Dalam meta-analisis 2019 yang diterbitkan dalam jurnal Social Psychological and Personality Science, Robbins dan seorang kolega menemukan bahwa, dari rata-rata 52 menit sehari yang dihabiskan 467 subjek bergosip, tiga perempat dari gosip itu sebenarnya netral. Salah satu subjek misalnya, berbicara tentang seseorang yang sedang menonton banyak film agar tetap terkini. “Itu agak membosankan,” kata Robbins, “tidak cabul dan negatif” sama sekali.

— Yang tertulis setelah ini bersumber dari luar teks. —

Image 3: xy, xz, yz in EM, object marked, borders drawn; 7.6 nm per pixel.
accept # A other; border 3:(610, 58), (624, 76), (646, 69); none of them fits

Hanya sebagian kecil dari percakapan yang dianalisis – sekitar 15% – dianggap gosip negatif (meskipun gosip positif masih berjumlah lebih kecil, hanya 9%). Jadi, meskipun benar bahwa orang dapat menghabiskan banyak waktu untuk berbicara tentang teman sebayanya, seringkali obrolan itu tidak berbahaya.

Mengapa orang bergosip?

Beberapa peneliti berpendapat bahwa gosip membantu nenek moyang kita bertahan hidup. Psikolog evolusi Robin Dunbar pertama kali memelopori ide ini, membandingkan gosip dengan primata dandan yang terlibat sebagai sarana ikatan. Alih-alih memilih kutu dan kotoran dari satu sama lain untuk mengikat, Ludden menjelaskan, kita sekarang berbicara, yang merupakan “di mana gosip masuk, karena obrolan-obrolan kebanyakan berbicara tentang orang lain dan menyampaikan informasi sosial.”

Gossiping, karya Dunbar berpendapat, memberi manusia kemampuan untuk menyebarkan informasi berharga ke jejaring sosial yang sangat besar. “Jika kita tidak dapat terlibat dalam diskusi tentang masalah-masalah [sosial dan pribadi] ini, kita tidak akan mampu mempertahankan jenis masyarakat yang kita lakukan,” jelasnya dalam makalah tahun 2003 yang diterbitkan dalam Review of General Psychology. “Gosip dalam arti luas ini memainkan sejumlah peran berbeda dalam pemeliharaan kelompok-kelompok fungsional sosial melalui waktu.”

“Kami jauh lebih sosial [daripada leluhur kami yang evolusioner],” kata Ludden, “jadi bisa sangat membantu untuk mendapatkan informasi tentang orang-orang [dari orang lain] ketika jaringan ini terlalu besar untuk diamati sendiri.”

Beberapa sarjana memandang gosip sebagai bukti pembelajaran budaya, menawarkan momen yang dapat diajar dan memberikan contoh kepada orang-orang tentang apa yang dapat diterima secara sosial – dan apa yang tidak. Misalnya, jika ada seseorang yang banyak menipu di komunitas atau lingkaran sosial dan orang-orang mulai berbicara tentang orang itu dengan cara yang negatif, kata Robbins, kritik kolektif harus memperingatkan orang lain tentang konsekuensi dari kecurangan. Dan ketika kata yang hampir tak terhindarkan mengalir kembali ke sumber gosip tersebut, ia dapat “berfungsi menjaga orang-orang tetap terkendali, secara moral,” tambah Robbins. Fungsi Sosial Media

Apa yang terjadi secara fisiologis ketika orang bergosip? Dalam sebuah studi tahun 2015 yang diterbitkan dalam Social Neuroscience, para ilmuwan melihat pencitraan otak laki-laki dan perempuan ketika mereka mendengar gosip positif dan negatif tentang diri mereka sendiri, teman baik dan selebritas mereka. Orang yang mendengar gosip – baik dan buruk – tentang diri mereka sendiri, serta gosip negatif secara umum, menunjukkan lebih banyak aktivitas di korteks prefrontal otak mereka, yang merupakan kunci kemampuan kita untuk menavigasi perilaku sosial yang kompleks.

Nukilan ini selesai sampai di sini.